Wells Fargo's numbers are still horrible, but they're getting better

Wells Fargo (WFC) provided a glimpse into its retail banking activity since being rocked by a scandal last fall involving as many as 2 million fraudulent accounts opened without customers’ permission.

In its first-quarter earnings announcement, the bank noted improvements in customer activity in its retail banking operations each consecutive month in 2017. However, business is still down in some areas compared to the same period a year ago before the scandal broke.

Total branch interactions were up 13% in March compared to February, but down 4% compared to March 2016. Teller transactions, branch banker interactions, and consumer checking account opens were all down compared to March 2016.

New customer credit card applications were up 22% in March compared to February, but down 42% compared to March 2016.

Customer loyalty and overall satisfaction improved each month in 2017, with customer loyalty scores coming in at 57.9% in March 2017, but down 62% compared to March 2016.

Here are the two key slides from Wells Fargo tracking the performance of various businesses (Annotation ours):

On September 8th, Wells Fargo (WFC) was fined $185 million after regulators learned employees at the retail bank opened up the bogus accounts to meet sales targets. The bank fired more than 5,000 employees tied to the scandal.

The bank saw a steep drop in consumer checking account openings and new credit card openings in the month of September.

Soon after, John Stumpf, a 35-year veteran at the bank, retired as chairman and CEO. Tim Sloan, the company’s COO, took over as the CEO.

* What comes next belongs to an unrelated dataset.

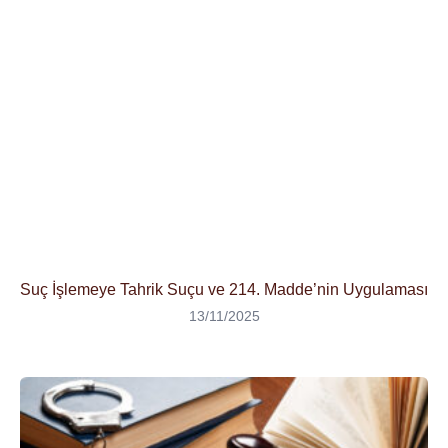
Suç İşlemeye Tahrik Suçu ve 214. Madde’nin Uygulaması
13/11/2025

Sloan noted that the bank is making “meaningful progress” in the earnings announcement.

“Wells Fargo continued to make meaningful progress in the first quarter in rebuilding trust with customers and other important stakeholders, while producing solid financial results. We have taken significant actions throughout the company to date and we are committed to building a better bank as we move Wells Fargo forward.”

Wells Fargo got rid of its sales goals and changed how it compensates its retail bankers. More than $180 million was subsequently clawed back from senior leaders. The bank also added a new ethics office.

“While we have more work to do, I am pleased with all we have accomplished thus far. Our 273,000 team members have remained committed to helping our customers succeed financially, as reflected in improved retail customer service scores, record levels of deposits, more primary consumer checking customers, record client assets in Wealth and Investment Management, and industry-leading mortgage originations,” Sloan added.

Wells Fargo reported earnings per share of $1, compared to estimates of 97 cents. Revenue came in at $22 billion, down 0.9% a year ago.

Shares of Wells Fargo dipped 1.64%, or down 87 cents, to last trade around $52.25 in the pre-market.